# Source passage:
+ + + + +

Mini-Reviews for May 2 - May 22, 2016 (aka "Sorry for the delay!")

Due to a lot of end-of-semester craziness and some personal stuff, it's been two weeks since I've been able to write one of these review posts. I don't know if anyone hangs on these posts or waits up at night for them or anything, but if someone does, I'm sorry! Hopefully this extra-long post makes up for the delay.

Movies

Looney Tunes: Back in Action (2003)
The title leads you to believe that this is a Looney Tunes movie, and it's certainly anarchic and self-referential enough to earn that moniker. But what this movie really is is a salute to Warner Bros. history in general, which makes it way more fun than a Chuck-Jones-less Looney Tunes movie was ever going to be. It's sometimes trying too hard, and not all the jokes land. But it's got an Animaniacs-esque love of movie history, and it's hard to begrudge that. Grade: B+





Kiss Kiss Bang Bang (2005)
It's one of the funniest American movies of the past few decades. It's also got that irritating, show-stopping meta-commentary by Robert Downey Jr.'s character, which doesn't stop it from being one of the funniest American movies of recent years. But it is something extra that just kind of drives me up the wallwe get it, movies are artificial. The core of this movie is just aces, though; bonus points to Michelle Monaghan for breathing life into her wafer-thin girl friday. Grade: A-





The Descent (2005)

+ + + + +

# Required action a:
Write out the stretch of the movie review post from "Due to a lot" through "in Action (2003)".

+ + + + +

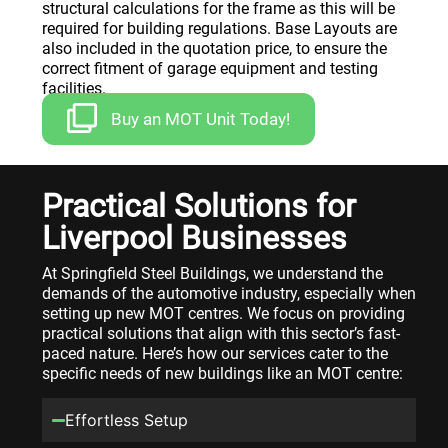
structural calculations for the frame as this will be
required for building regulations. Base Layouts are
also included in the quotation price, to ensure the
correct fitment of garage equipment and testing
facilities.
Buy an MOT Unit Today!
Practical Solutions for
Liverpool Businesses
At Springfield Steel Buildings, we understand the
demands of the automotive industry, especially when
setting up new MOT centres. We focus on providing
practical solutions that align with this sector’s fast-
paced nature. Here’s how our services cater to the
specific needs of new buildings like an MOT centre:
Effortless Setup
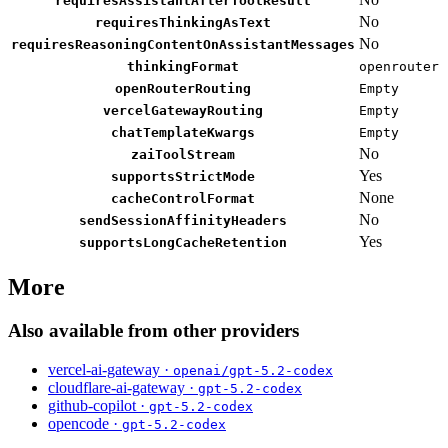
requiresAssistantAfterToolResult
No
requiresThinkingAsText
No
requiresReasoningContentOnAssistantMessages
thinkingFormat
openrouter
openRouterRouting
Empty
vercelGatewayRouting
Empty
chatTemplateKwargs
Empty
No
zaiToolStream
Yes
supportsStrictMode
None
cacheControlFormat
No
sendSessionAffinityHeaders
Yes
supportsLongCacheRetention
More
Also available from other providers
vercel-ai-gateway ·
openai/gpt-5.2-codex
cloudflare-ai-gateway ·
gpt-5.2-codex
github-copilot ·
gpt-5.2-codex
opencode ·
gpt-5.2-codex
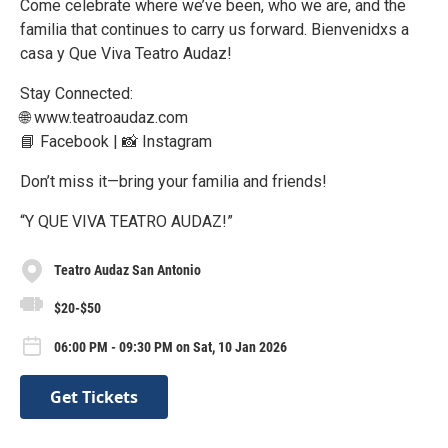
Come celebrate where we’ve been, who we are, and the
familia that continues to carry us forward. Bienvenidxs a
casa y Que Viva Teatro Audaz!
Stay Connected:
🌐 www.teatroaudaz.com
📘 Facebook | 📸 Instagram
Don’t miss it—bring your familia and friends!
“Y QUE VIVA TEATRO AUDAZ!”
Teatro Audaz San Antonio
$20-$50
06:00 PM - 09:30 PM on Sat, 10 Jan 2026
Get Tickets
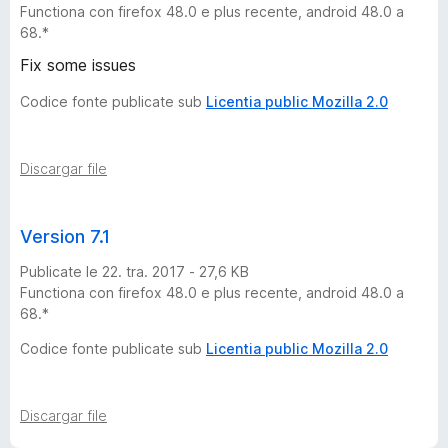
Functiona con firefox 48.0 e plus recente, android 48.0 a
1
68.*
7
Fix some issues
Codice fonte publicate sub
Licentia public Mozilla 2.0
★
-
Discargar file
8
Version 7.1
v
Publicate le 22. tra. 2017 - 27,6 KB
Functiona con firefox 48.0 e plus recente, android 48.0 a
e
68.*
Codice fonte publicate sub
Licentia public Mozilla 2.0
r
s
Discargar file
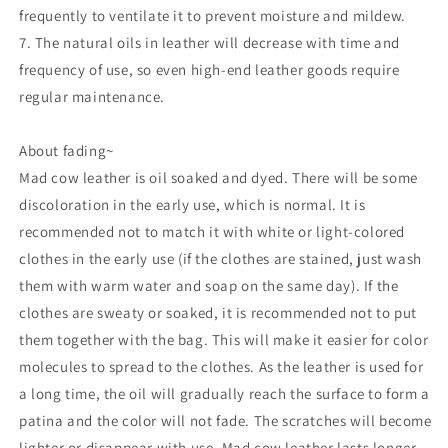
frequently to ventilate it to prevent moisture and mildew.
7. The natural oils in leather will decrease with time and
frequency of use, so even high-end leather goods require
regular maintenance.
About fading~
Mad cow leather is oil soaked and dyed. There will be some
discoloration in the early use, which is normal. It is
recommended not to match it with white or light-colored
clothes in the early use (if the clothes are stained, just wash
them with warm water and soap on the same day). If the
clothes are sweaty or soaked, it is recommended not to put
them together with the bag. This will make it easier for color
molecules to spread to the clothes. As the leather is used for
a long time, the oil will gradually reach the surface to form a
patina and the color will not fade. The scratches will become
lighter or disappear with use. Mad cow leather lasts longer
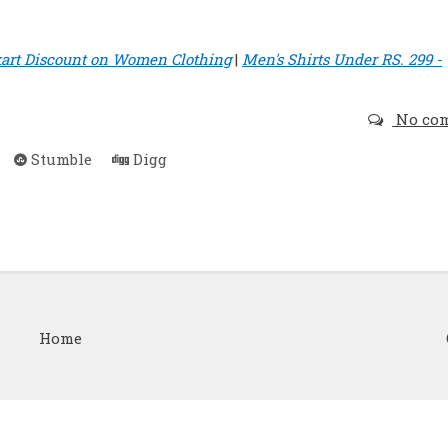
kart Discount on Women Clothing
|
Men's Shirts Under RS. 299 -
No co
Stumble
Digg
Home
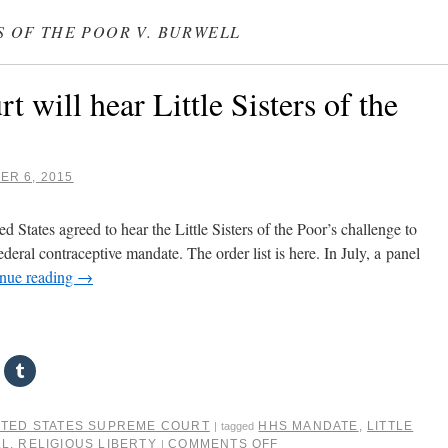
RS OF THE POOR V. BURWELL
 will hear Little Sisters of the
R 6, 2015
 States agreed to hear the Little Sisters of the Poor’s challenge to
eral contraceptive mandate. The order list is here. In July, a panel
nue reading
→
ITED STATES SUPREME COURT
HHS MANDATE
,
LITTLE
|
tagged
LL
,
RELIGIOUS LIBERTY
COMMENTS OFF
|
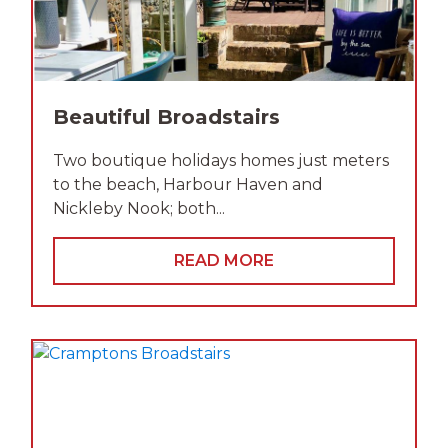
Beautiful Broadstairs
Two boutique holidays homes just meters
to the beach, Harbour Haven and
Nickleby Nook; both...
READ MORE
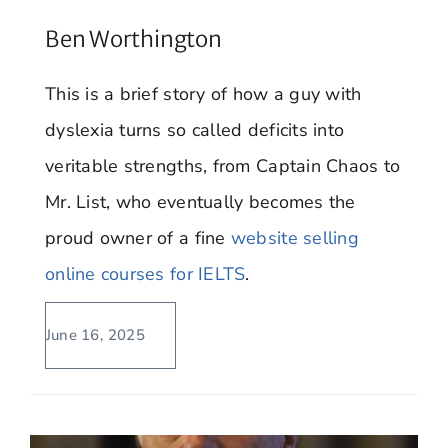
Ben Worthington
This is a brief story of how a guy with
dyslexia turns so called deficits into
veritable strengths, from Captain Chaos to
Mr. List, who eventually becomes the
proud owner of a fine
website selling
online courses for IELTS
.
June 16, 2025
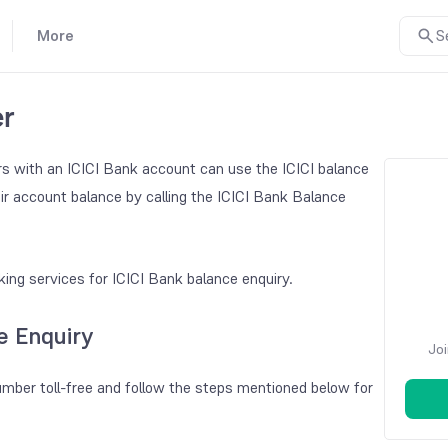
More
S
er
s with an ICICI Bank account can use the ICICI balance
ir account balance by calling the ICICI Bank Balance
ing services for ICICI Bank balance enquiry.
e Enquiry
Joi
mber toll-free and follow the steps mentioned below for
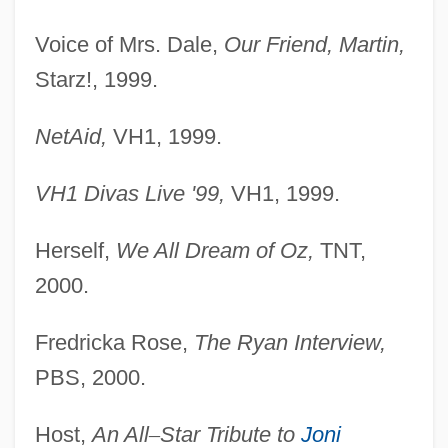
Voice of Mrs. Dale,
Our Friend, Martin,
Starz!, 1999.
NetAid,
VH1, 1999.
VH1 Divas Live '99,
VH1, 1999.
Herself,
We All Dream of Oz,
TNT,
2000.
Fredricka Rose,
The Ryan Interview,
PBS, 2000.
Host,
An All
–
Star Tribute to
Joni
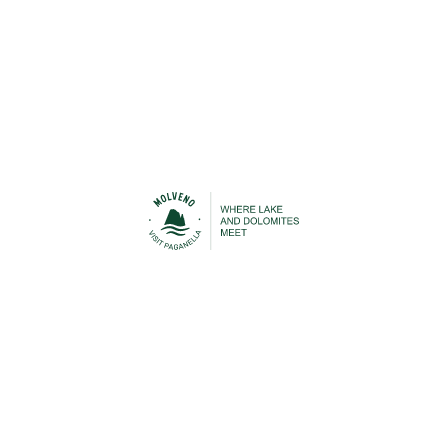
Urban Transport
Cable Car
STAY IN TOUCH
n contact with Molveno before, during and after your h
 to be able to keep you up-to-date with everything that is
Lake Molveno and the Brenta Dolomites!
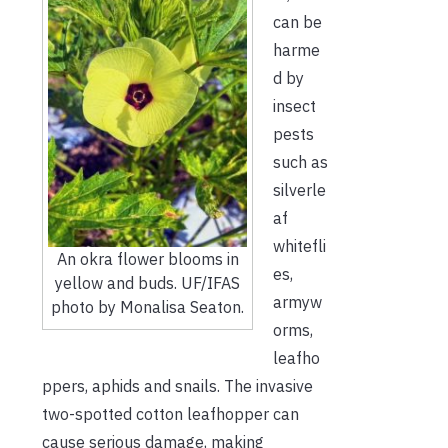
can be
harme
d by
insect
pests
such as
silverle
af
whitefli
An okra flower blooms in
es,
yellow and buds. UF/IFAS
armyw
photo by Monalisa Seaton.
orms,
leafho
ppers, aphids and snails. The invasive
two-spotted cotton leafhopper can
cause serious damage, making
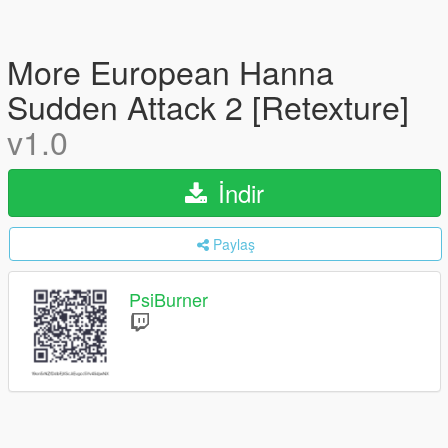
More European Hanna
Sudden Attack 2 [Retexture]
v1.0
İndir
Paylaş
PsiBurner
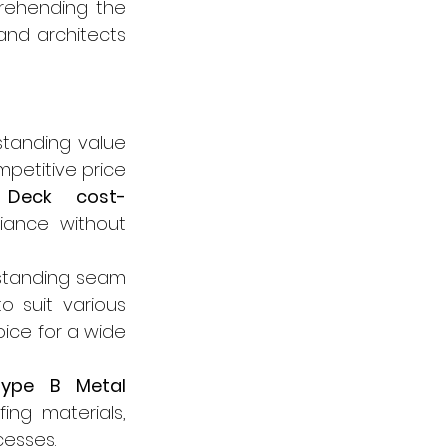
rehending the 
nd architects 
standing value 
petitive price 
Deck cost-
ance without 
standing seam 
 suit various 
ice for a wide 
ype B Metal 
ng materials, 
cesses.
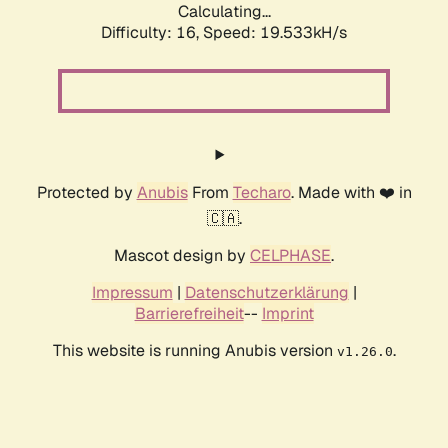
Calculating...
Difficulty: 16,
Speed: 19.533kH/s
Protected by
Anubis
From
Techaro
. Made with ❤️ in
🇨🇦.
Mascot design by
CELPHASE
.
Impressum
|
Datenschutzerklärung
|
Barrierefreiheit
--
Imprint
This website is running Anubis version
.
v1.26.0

+ + + + +

# Required action b:
From the records, pull out the stretch from the line containing "Voice of Mrs." through the line containing "cause serious damage, making", and leave out the pictures.

# Your response a:
Due to a lot of end-of-semester craziness and some personal stuff, it's been two weeks since I've been able to write one of these review posts. I don't know if anyone hangs on these posts or waits up at night for them or anything, but if someone does, I'm sorry! Hopefully this extra-long post makes up for the delay.

Movies

Looney Tunes: Back in Action (2003)

# Your response b:
Voice of Mrs. Dale,
Our Friend, Martin,
Starz!, 1999.
NetAid,
VH1, 1999.
VH1 Divas Live '99,
VH1, 1999.
Herself,
We All Dream of Oz,
TNT,
2000.
Fredricka Rose,
The Ryan Interview,
PBS, 2000.
Host,
An All
–
Star Tribute to
Joni
Urban Transport
Cable Car
STAY IN TOUCH
n contact with Molveno before, during and after your h
 to be able to keep you up-to-date with everything that is
Lake Molveno and the Brenta Dolomites!
can be
harme
d by
insect
pests
such as
silverle
af
whitefli
An okra flower blooms in
es,
yellow and buds. UF/IFAS
armyw
photo by Monalisa Seaton.
orms,
leafho
ppers, aphids and snails. The invasive
two-spotted cotton leafhopper can
cause serious damage, making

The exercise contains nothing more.